Flaunting superiority may be the American way, but overcoming all odds to realize a goal is the American Dream.
It's not as if David Stern wants to start playing a bunch of high school athletes in the Olympics. The top American NCAA and young NBA players will still make a competitive team.
Here's a non-comprehensive list of top players that are eligible for a potential under-23 roster right now: Kevin Durant, Derrick Rose, Blake Griffin, Anthony Davis, Russell Westbrook, Kevin Love, DeMarcus Cousins, James Harden, John Wall, Stephen Curry, Eric Gordon, Tyreke Evans, Jrue Holiday, Nicolas Batum, Brandon Jennings, Greg Monroe, Kyrie Irving and DeAndre Jordan.
A team from that group wouldn't dominate like the current roster. It may not beat Spain. But it would compete at a high level. Watching that team medal would be much more rewarding than watching Kobe Bryant and LeBron James perform their best Globe Trotter impression.
And if the under-23 team does win gold?
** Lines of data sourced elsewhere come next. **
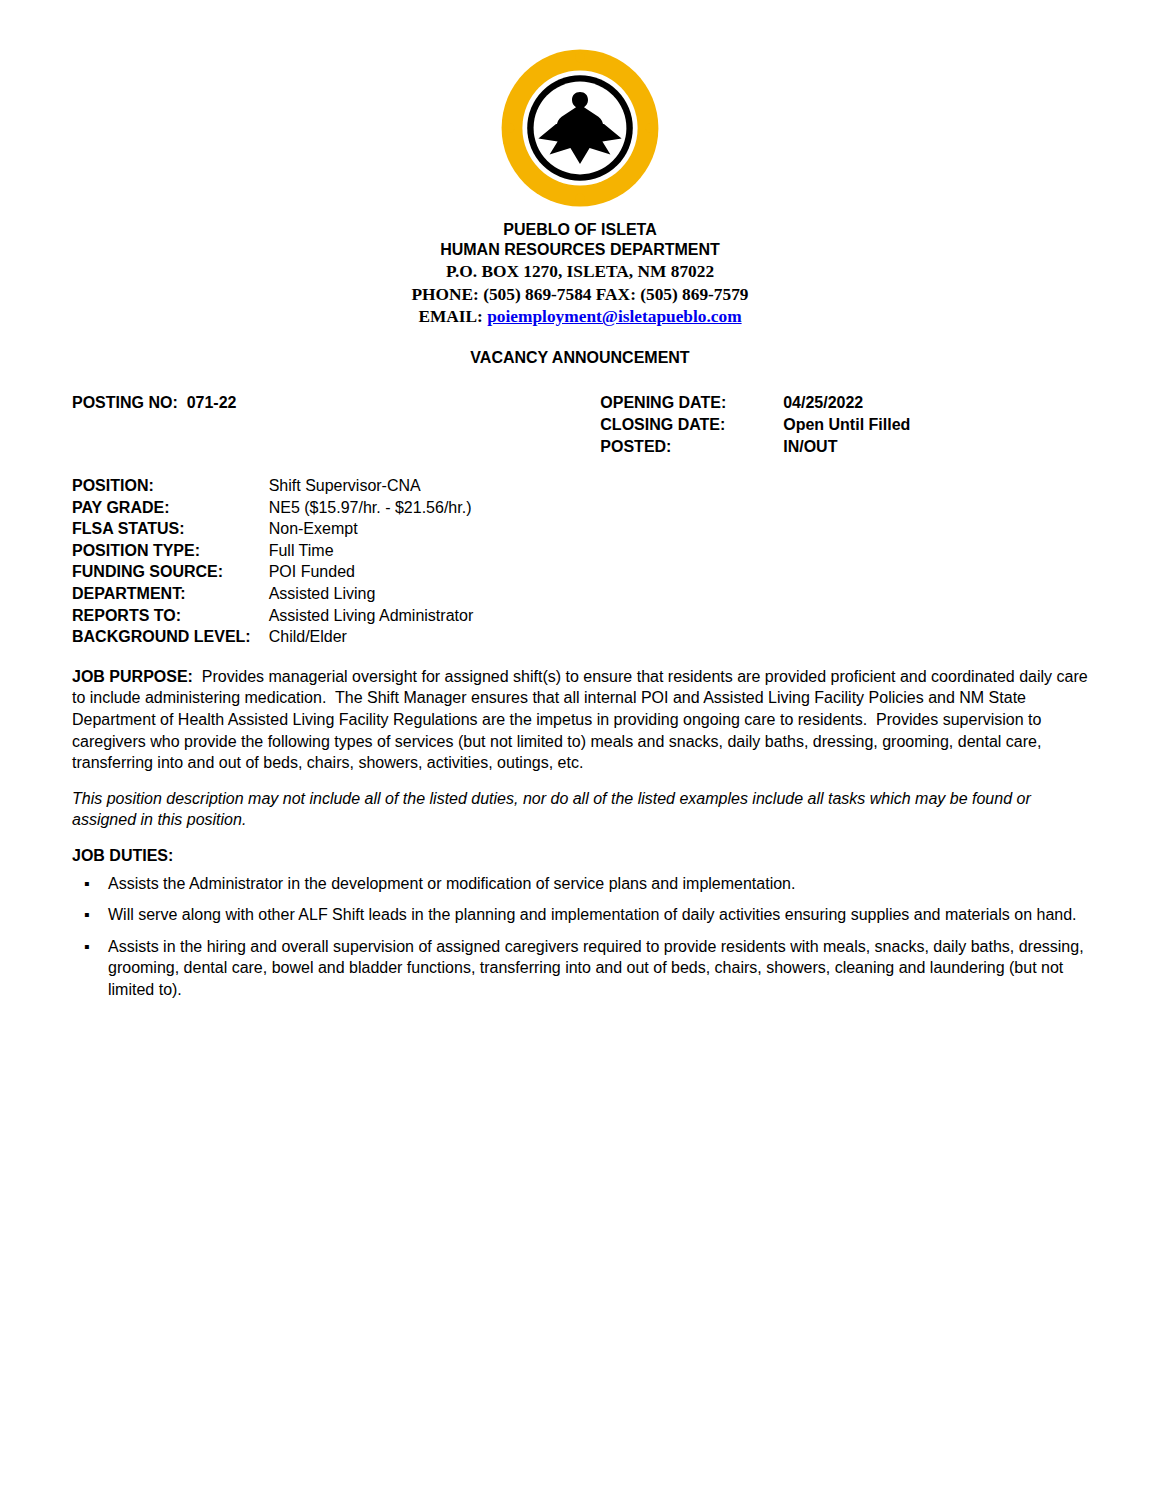PUEBLO OF ISLETA
HUMAN RESOURCES DEPARTMENT
P.O. BOX 1270, ISLETA, NM 87022
PHONE: (505) 869-7584 FAX: (505) 869-7579
EMAIL: poiemployment@isletapueblo.com
VACANCY ANNOUNCEMENT
| POSTING NO: 071-22 | OPENING DATE: | 04/25/2022 |
| | CLOSING DATE: | Open Until Filled |
| | POSTED: | IN/OUT |
| POSITION: | Shift Supervisor-CNA |
| PAY GRADE: | NE5 ($15.97/hr. - $21.56/hr.) |
| FLSA STATUS: | Non-Exempt |
| POSITION TYPE: | Full Time |
| FUNDING SOURCE: | POI Funded |
| DEPARTMENT: | Assisted Living |
| REPORTS TO: | Assisted Living Administrator |
| BACKGROUND LEVEL: | Child/Elder |
JOB PURPOSE: Provides managerial oversight for assigned shift(s) to ensure that residents are provided proficient and coordinated daily care to include administering medication. The Shift Manager ensures that all internal POI and Assisted Living Facility Policies and NM State Department of Health Assisted Living Facility Regulations are the impetus in providing ongoing care to residents. Provides supervision to caregivers who provide the following types of services (but not limited to) meals and snacks, daily baths, dressing, grooming, dental care, transferring into and out of beds, chairs, showers, activities, outings, etc.
This position description may not include all of the listed duties, nor do all of the listed examples include all tasks which may be found or assigned in this position.
JOB DUTIES:
Assists the Administrator in the development or modification of service plans and implementation.
Will serve along with other ALF Shift leads in the planning and implementation of daily activities ensuring supplies and materials on hand.
Assists in the hiring and overall supervision of assigned caregivers required to provide residents with meals, snacks, daily baths, dressing, grooming, dental care, bowel and bladder functions, transferring into and out of beds, chairs, showers, cleaning and laundering (but not limited to).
It wouldn't rival the "Miracle on Ice," but it would still be an inspirational story.
The only thing Kobe and LeBron inspire during the Olympics is boring television. Exhibition games are more exciting than these group play "contests."
Americans can keep their patriotism for USA basketball and, at the same time, the NBA can keep its top players healthy and fresh. This is not a matter of one or the other.
Fans get a much more compelling tournament to watch as well.